Vielen Dank für die Aufklärungen.

Nach diesen Berechnungen werde ich mit meinem Sohn sprechen, ob wir den RAM-Speicher von 32 auf 64 erhöhen.

Nur dann können wahrscheinlich solche Probleme wie mit qtwebengine nicht mehr auftreten.

Aber dieser Plan wird etwas Zeit brauchen, denn mein Sohn hat im Moment sehr viel zu tun in seinem Beruf,

da will ich ihn nicht noch zusätzlich belasten.

Wenn er mal wieder ein paar Stunden oder einen Tag frei hat, lässt sich das besprechen und möglicherweise auch realisieren.

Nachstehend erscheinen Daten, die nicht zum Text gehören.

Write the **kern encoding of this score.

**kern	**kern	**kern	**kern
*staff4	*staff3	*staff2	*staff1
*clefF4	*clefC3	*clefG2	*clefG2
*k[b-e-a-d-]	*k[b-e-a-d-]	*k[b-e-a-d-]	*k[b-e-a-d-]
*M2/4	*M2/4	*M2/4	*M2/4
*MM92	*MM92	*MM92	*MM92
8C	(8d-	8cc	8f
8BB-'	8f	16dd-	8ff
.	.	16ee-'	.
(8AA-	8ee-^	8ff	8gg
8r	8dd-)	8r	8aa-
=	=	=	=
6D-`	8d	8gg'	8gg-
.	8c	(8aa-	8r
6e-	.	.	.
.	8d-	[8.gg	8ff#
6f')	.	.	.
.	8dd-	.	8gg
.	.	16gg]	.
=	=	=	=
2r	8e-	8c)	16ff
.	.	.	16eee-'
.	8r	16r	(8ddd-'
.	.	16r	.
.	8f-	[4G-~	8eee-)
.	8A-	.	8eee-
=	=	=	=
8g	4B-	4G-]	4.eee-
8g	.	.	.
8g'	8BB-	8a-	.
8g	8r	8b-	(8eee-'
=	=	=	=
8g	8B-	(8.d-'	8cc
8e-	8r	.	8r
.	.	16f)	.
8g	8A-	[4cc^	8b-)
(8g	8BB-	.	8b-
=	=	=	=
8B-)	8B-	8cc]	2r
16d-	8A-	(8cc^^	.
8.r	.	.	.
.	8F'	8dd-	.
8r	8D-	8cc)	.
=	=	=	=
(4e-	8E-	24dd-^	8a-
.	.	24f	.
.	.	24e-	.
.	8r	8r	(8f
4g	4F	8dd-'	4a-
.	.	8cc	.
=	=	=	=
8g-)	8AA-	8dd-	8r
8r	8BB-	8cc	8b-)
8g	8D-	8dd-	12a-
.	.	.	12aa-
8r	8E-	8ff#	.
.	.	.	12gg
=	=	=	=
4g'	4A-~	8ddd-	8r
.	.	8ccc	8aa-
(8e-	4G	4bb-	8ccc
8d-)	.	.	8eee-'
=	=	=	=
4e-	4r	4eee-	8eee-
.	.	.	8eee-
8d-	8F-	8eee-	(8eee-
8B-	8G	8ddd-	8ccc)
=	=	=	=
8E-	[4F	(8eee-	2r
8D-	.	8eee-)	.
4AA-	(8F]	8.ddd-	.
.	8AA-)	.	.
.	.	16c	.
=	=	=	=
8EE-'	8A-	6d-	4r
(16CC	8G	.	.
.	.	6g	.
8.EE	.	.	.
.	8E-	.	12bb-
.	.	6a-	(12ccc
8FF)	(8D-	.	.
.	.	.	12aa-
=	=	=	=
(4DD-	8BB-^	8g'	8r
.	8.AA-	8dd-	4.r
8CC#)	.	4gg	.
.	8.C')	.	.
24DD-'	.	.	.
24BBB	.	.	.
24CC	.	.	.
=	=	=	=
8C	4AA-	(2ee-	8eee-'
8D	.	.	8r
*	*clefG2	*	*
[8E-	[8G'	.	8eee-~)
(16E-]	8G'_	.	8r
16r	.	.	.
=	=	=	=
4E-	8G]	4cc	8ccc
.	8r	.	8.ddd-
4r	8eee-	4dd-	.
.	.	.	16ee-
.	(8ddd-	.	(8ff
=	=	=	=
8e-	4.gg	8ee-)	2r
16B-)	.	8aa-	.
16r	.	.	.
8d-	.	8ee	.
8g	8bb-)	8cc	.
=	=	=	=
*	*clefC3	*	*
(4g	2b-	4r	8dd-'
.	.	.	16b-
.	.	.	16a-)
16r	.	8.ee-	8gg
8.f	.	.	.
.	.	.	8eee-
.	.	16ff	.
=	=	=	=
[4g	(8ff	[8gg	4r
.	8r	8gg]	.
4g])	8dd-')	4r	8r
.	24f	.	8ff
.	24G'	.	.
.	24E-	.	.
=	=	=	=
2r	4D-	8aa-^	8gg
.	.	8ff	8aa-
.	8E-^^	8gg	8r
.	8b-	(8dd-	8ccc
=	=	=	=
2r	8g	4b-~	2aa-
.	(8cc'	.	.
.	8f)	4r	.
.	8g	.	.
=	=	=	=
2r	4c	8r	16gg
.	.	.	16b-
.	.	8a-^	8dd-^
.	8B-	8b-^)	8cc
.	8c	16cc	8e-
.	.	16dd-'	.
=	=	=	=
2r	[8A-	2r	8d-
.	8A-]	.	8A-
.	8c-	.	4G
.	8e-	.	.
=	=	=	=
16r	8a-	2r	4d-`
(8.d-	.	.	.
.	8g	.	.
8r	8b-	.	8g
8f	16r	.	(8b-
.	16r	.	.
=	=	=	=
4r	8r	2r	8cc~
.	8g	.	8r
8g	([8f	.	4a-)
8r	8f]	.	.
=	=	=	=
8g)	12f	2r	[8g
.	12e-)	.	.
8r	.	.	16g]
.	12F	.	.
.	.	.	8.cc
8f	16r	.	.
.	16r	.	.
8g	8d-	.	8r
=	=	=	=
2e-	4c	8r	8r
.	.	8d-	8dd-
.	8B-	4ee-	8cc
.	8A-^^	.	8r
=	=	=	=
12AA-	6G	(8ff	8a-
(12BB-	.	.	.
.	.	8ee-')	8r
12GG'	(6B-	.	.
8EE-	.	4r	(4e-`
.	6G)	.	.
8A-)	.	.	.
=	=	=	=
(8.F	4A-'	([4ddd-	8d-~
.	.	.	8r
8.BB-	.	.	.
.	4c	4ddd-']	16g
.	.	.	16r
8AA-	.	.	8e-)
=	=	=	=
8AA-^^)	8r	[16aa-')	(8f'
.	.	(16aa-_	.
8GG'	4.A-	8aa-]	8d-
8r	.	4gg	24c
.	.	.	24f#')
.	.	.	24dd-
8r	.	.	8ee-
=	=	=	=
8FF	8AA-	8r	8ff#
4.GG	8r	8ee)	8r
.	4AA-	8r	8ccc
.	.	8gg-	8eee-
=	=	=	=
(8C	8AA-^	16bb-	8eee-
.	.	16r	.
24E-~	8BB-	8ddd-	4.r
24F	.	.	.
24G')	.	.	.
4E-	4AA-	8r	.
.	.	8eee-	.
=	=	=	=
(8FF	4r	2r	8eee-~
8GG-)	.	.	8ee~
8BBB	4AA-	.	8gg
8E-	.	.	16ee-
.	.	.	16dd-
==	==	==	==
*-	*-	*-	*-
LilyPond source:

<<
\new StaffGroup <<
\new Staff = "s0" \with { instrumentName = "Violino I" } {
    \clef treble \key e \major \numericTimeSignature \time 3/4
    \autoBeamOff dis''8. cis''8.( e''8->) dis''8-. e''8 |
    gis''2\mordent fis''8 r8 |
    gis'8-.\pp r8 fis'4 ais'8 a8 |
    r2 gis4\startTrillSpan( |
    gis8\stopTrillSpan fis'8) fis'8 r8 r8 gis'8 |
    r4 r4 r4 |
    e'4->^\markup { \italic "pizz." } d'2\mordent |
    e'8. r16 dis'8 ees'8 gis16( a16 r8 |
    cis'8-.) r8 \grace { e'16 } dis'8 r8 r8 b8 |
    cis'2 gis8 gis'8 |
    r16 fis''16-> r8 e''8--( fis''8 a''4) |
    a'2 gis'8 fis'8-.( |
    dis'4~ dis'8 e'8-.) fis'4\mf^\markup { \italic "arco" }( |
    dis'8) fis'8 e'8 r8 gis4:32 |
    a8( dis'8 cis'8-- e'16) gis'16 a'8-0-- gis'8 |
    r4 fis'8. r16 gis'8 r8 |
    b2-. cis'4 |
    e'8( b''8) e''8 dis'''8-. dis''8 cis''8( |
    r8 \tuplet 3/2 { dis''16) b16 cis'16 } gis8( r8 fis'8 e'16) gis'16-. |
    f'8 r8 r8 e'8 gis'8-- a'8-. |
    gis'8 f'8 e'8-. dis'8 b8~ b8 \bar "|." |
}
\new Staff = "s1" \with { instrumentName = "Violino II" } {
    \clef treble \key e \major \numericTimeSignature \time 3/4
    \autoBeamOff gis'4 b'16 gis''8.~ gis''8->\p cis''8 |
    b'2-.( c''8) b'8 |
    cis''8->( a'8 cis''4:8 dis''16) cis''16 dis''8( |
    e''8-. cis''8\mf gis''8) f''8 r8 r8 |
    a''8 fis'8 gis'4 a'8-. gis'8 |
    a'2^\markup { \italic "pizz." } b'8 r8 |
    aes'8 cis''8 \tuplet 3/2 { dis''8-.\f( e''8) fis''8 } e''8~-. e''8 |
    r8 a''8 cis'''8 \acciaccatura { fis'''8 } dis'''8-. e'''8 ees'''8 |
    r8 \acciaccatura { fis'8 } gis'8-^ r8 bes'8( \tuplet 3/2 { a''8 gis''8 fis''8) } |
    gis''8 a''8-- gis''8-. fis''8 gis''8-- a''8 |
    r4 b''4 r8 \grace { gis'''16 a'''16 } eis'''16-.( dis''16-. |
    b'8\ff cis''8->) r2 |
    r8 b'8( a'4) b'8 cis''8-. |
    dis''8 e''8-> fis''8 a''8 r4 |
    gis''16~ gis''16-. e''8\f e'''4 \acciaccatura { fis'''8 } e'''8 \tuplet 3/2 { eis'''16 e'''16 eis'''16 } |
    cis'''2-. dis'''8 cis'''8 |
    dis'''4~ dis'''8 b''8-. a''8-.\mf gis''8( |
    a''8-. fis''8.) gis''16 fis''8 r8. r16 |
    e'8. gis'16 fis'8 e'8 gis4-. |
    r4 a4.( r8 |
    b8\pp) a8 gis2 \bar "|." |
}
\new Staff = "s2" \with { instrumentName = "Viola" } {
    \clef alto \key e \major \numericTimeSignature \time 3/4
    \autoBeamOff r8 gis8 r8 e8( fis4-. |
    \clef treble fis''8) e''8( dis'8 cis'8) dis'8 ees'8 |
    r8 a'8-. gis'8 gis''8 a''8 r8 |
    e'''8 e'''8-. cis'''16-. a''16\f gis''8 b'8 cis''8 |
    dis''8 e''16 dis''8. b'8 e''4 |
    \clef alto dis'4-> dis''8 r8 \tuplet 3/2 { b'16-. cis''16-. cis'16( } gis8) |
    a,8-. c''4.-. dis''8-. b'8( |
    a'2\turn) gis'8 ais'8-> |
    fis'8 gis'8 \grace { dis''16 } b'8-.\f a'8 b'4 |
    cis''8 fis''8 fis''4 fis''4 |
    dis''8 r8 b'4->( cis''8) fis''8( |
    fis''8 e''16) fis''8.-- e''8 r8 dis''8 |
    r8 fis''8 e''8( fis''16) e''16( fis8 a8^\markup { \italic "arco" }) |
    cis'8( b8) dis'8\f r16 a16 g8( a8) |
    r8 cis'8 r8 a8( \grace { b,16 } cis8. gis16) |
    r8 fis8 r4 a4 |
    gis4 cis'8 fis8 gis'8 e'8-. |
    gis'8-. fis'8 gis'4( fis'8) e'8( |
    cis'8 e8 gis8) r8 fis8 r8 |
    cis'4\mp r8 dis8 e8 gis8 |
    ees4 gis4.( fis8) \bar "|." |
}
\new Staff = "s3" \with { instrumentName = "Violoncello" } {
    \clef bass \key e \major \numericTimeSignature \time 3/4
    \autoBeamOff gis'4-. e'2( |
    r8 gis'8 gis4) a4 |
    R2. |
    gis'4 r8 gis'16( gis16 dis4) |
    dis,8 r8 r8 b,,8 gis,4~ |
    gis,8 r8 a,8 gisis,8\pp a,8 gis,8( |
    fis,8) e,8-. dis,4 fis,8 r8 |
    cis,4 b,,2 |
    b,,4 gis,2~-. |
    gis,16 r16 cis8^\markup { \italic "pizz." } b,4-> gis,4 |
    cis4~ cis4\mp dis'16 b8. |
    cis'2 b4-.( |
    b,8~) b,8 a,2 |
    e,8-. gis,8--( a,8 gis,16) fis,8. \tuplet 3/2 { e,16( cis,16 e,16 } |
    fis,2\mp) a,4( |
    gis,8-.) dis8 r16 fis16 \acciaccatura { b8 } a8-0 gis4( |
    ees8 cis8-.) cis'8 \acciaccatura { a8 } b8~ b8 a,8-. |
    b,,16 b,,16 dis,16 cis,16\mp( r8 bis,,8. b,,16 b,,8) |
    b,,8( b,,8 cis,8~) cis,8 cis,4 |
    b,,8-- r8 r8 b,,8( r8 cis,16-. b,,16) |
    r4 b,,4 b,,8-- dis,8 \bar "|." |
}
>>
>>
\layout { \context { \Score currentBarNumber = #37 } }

Noch einmal herzlichen Dank.

Gruß

Manfred

PS: nproc hat eben 32 ausgegeben.Last edited by ManfredB on Tue May 24, 2022 3:16 pm; edited 1 time in total

----------

## asturm

 *ManfredB wrote:*   

> Nur dann können wahrscheinlich solche Proble wie mit qtwebengine nicht mehr auftreten.

 

Wer LibreOffice, Firefox und qtwebengine gleichzeitig in einem tmpfs kompiliert wird bei -j24 auch mit 64GB nicht genug haben.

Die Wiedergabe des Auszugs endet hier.